## What the exercise asks
Carry on the passage about how long a power of sale in a will lasts, starting after its final sentence.

## Selected extract
- - - - - - -
Power of Sale in Will: Duration

Probate

Technically, a power of sale contained in a will is unlimited in time.[1] However, there are circumstances where the power can be considered "stale" or exhausted. For example, if a final account has been filed and allowed in the estate of the decedent it is generally agreed among conveyancers that the power of sale has thereby terminated as it is evident that its purposes have been fulfilled. In this regard, it is said in Crocker's Notes on Common Forms, Little, Brown & Company (Seventh Edition, 1955), §923:

It has ordinarily been assumed that, in the absence of special provisions, and executor's power to sell is for the payment of debts, expenses of administration or taxes and that the power continues until such have been paid. [Citations omitted.] The above cases show the desirability of obtaining a release of power in appropriate cases, where, for instance, no final account shows payment of such matters.

Moreover, some commentators have suggested that the power is limited to, and can be exercised only in connection with, the payment of debts, expenses of administration, death taxes or distribution regarding the estate, and can not be utilized merely to strip devisees of their title. See Park, Massachusetts Practice, Real Estate Law, with Forms, West Publishing Co. (Second Edition, 1981), §748 and Crocker, Notes on Common Forms, Little, Brown & Company (Seventh Edition, 1955), §923. On this principal it could be stated that even in an estate where no final account has been allowed the power would lapse if a significant period of time—the period during which such debts, expenses of administration, death taxes must be paid—has expired.
- - - - - - -
## Listed entries
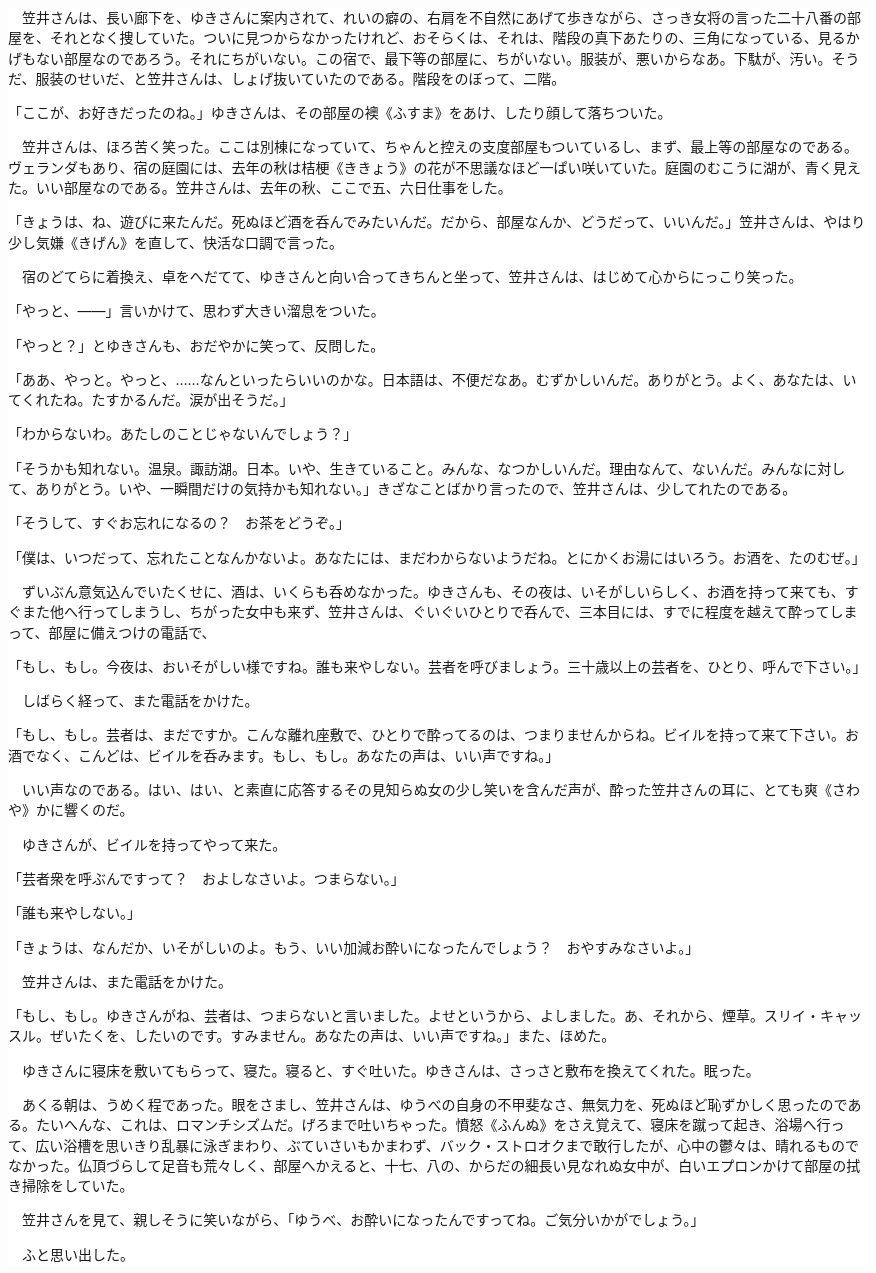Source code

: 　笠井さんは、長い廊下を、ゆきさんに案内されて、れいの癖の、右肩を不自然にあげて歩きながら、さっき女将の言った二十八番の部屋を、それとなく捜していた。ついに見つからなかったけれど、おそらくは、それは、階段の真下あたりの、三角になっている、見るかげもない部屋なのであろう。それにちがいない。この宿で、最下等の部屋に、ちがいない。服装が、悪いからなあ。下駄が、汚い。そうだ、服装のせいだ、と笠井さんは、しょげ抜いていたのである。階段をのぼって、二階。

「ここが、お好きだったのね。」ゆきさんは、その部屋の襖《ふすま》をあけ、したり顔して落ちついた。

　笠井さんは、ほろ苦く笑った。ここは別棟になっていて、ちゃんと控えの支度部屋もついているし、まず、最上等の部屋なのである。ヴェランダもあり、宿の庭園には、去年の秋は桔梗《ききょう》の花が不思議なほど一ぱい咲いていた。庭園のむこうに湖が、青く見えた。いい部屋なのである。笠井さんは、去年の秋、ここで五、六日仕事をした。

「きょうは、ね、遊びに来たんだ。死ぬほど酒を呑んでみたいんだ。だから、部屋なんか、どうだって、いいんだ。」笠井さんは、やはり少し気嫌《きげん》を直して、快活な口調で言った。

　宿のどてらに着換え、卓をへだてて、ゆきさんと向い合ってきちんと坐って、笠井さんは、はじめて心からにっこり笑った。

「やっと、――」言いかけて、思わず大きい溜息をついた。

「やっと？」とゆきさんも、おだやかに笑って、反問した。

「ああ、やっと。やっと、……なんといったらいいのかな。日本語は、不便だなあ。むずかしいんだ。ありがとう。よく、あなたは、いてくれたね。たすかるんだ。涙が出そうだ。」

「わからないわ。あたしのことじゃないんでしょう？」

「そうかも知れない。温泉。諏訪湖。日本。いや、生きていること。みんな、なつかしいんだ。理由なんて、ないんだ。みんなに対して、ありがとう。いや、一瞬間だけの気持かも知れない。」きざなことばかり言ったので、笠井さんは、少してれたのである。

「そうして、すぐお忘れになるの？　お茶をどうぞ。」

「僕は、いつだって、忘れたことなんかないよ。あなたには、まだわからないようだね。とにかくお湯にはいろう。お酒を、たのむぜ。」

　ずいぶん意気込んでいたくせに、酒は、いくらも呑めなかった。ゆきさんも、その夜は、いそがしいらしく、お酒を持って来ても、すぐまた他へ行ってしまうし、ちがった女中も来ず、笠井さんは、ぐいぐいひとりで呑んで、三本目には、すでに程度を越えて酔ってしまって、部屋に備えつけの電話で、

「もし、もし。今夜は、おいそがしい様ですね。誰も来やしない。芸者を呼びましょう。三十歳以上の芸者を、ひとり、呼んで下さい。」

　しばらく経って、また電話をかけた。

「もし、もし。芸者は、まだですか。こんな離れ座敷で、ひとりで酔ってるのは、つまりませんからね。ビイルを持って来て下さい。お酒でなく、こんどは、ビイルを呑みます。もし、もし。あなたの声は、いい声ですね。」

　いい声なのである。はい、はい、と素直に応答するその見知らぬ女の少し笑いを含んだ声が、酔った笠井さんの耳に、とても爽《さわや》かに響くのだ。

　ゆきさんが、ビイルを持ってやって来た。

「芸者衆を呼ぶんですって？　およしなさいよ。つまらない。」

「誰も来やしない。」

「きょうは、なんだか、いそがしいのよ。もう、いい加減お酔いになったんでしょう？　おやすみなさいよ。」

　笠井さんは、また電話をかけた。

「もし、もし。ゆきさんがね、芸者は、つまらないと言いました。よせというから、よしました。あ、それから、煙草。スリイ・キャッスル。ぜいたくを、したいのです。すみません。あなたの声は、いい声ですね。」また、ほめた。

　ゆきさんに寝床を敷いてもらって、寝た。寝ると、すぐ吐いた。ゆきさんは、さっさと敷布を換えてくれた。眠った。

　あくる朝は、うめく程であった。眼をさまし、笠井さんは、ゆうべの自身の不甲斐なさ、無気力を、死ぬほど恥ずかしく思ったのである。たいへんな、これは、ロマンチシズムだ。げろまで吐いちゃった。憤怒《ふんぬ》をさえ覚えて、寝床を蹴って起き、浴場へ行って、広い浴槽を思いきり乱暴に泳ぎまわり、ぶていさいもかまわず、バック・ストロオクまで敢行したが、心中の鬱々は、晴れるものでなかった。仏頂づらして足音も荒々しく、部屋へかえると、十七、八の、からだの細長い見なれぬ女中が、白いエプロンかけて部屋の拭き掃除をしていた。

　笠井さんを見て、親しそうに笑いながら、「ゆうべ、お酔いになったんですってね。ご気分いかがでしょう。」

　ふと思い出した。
- - - - - - -
## Written response
It has been held, however, that a power of sale might last as long as twelve[2] or fifteen[3] or even twenty-six[4] years, but in each case there were specific reasons for these decisions—primarily the fact that the testator's will required such a conclusion. 

1 For this reason alone, it generally agreed among conveyancers that even if a deed is accepted from the devisee that the executor should join in the conveyance if for no reason other than exhausting the power. See Swaim, Crocker's Notes on Common Forms, Little, Brown & Company (Seventh Edition, 1955), §A30.

2 Mayo v. Merritt, 107 Mass. 505.

3 Bayley v. Sloper, 263 Mass. 534, 160 N.E. 275.

4 Johnson v. Tracey, 326 Mass. 628, 88 N.E.2d 157.